> REQUIRED WORK
From the records below, pick out every line that contains the string "common" and copy each one. Case counts.
──────── GIVEN ENTRIES ────────
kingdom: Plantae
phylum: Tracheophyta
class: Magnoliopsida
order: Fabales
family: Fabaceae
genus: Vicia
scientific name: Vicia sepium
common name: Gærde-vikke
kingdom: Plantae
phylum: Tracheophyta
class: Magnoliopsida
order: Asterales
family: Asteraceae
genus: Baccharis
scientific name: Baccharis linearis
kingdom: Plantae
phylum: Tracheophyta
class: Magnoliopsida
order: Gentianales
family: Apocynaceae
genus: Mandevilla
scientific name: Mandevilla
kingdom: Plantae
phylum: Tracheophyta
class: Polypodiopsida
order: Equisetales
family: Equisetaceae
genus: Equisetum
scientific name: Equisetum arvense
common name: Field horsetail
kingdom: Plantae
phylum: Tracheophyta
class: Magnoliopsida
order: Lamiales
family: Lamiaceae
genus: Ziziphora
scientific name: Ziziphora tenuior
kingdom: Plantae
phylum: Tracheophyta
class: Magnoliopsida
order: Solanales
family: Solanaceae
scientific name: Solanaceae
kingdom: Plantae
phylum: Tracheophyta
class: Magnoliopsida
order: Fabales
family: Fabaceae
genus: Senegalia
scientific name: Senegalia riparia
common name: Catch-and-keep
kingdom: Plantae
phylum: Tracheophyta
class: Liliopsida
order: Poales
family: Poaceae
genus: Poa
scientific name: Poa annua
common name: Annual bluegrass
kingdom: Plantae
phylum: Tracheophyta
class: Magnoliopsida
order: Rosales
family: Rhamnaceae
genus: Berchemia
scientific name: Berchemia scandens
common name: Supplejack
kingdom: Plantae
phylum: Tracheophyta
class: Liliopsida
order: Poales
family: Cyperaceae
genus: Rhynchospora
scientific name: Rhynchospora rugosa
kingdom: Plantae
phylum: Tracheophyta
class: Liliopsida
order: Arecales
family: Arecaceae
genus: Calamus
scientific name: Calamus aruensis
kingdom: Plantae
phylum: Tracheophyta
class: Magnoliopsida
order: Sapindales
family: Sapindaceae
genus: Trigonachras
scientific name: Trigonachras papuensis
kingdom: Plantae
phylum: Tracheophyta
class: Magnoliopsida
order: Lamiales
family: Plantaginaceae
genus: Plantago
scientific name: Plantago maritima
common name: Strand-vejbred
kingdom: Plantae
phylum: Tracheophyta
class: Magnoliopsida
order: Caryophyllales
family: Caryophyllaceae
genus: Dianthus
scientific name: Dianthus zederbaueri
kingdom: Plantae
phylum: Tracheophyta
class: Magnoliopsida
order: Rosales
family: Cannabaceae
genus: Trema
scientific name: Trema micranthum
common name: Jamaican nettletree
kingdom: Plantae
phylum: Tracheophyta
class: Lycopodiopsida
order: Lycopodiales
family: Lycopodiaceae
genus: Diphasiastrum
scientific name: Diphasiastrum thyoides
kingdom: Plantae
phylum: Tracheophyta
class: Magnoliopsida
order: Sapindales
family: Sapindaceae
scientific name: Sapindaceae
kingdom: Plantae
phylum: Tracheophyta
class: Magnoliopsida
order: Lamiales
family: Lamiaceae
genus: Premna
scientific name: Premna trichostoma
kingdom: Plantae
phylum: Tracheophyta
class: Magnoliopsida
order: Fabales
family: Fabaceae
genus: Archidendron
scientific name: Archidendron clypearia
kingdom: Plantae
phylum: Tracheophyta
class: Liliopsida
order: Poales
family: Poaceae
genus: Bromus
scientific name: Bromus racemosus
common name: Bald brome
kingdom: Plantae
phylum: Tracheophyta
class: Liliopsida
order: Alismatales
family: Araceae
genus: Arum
────────
> REPLY
common name: Gærde-vikke
common name: Field horsetail
common name: Catch-and-keep
common name: Annual bluegrass
common name: Supplejack
common name: Strand-vejbred
common name: Jamaican nettletree
common name: Bald brome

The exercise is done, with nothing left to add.